[Questions]:
(1) Do these statements agree with the SPARQL querying text below: (a) dotNetRDF can query remote data through SPARQL endpoints; (b) parsing SPARQL queries yourself needs only the VDS.RDF.Query namespace; (c) the SPARQL Query Language Specification gives examples of all the various query forms? Answer each with yes or no and quote the deciding words of the text.
(2) Can you extend the SPARQL querying text below, picking up from the point where it stops?

[Quoted passage]:
Querying with SPARQL
SPARQL is the standard query language for the Semantic Web and can be used to query over large volumes of RDF data. dotNetRDF provides support for querying both over local in-memory data using it's own SPARQL implementation and for querying remote data using SPARQL endpoints or through other stores SPARQL implementations.
If you want to learn about SPARQL you should take a look at the SPARQL Query Language Specification which provides examples of all the various query forms as well as the full formal specifcation.
Advanced Users may want to take a look at the Advanced SPARQL and SPARQL Optimization pages for more details about how our in-memory SPARQL engine functions.
When using SPARQL you'll want to import the VDS.RDF.Query
namespace using the following statement at the start of your code files:
using VDS.RDF.Query;
If you are going to parse SPARQL queries yourself you will also need to use the VDS.RDF.Parsing
namespace.
Representing Queries
While some parts of the library will allow you to pass a raw SPARQL query as a string often you will need to parse a SparqlQuery object around. A SparqlQuery
can be created in a couple of ways, firstly you can simply parse a raw SPARQL string into a query like so:
using System;
using VDS.RDF.Parsing;
using VDS.RDF.Query;
public class QueryParsingExample
{
public static void Main(String[] args)

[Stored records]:
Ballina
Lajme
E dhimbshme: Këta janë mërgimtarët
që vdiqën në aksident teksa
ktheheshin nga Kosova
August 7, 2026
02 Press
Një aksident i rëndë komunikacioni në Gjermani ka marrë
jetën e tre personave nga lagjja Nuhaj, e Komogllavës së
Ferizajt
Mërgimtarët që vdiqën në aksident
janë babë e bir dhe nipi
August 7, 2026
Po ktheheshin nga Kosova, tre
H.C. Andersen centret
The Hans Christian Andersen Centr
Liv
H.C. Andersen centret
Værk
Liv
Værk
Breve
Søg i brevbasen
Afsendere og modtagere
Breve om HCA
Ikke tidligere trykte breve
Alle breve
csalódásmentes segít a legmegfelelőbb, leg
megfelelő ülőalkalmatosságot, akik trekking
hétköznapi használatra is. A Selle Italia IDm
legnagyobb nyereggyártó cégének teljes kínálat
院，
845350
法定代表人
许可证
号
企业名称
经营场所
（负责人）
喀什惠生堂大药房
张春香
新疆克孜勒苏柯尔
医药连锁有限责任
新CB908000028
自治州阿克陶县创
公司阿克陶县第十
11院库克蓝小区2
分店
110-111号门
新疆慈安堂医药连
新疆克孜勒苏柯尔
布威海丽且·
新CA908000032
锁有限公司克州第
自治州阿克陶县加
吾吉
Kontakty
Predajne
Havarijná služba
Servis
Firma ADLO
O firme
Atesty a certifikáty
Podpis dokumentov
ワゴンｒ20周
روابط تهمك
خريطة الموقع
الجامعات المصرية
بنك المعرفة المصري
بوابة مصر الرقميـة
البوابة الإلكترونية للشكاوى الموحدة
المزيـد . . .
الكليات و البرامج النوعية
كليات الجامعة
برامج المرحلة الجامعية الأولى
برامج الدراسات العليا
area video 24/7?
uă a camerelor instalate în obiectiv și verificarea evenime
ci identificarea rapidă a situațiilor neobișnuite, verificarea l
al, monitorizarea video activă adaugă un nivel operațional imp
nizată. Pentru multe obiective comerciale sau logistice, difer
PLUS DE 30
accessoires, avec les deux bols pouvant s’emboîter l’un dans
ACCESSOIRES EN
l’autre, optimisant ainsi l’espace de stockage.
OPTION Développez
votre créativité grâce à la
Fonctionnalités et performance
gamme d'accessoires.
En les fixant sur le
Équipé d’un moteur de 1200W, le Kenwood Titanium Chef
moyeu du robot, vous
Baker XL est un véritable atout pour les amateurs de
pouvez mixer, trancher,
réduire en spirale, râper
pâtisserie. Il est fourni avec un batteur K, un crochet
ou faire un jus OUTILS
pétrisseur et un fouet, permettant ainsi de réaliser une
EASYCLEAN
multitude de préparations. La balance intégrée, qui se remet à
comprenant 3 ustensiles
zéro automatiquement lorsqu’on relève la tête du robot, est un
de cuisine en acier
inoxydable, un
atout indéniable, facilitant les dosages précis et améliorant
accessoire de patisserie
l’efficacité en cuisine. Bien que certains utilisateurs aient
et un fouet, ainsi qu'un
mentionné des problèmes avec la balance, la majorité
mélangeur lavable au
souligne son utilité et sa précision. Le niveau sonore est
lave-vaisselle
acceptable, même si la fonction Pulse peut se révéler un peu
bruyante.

[Expected responses]:
(1)
(a) Yes: "for querying remote data using SPARQL endpoints"
(b) No: "you will also need to use the VDS.RDF.Parsing"
(c) Yes: "provides examples of all the various query forms"

(2)
{
//First we need an instance of the SparqlQueryParser
SparqlQueryParser parser = new SparqlQueryParser();
//Then we can parse a SPARQL string into a query
SparqlQuery q = parser.ParseFromString("SELECT * WHERE { ?s a ?type }");
}
}
Queries can be parsed from strings, files or streams as desired. This method works well if you have a relatively simple query but can become cumbersome if you are generating complicated queries in code because you have to build up the string in memory and ensure it is properly formatted yourself. If this is the case you will often be better off using the SparqlParameterizedString class to build your query string, it provides a SqlCommand
style interface for building a query string:
using System;
using VDS.RDF.Query;
public class SparqlParameterizedStringExample
{
public static void Main(String[] args)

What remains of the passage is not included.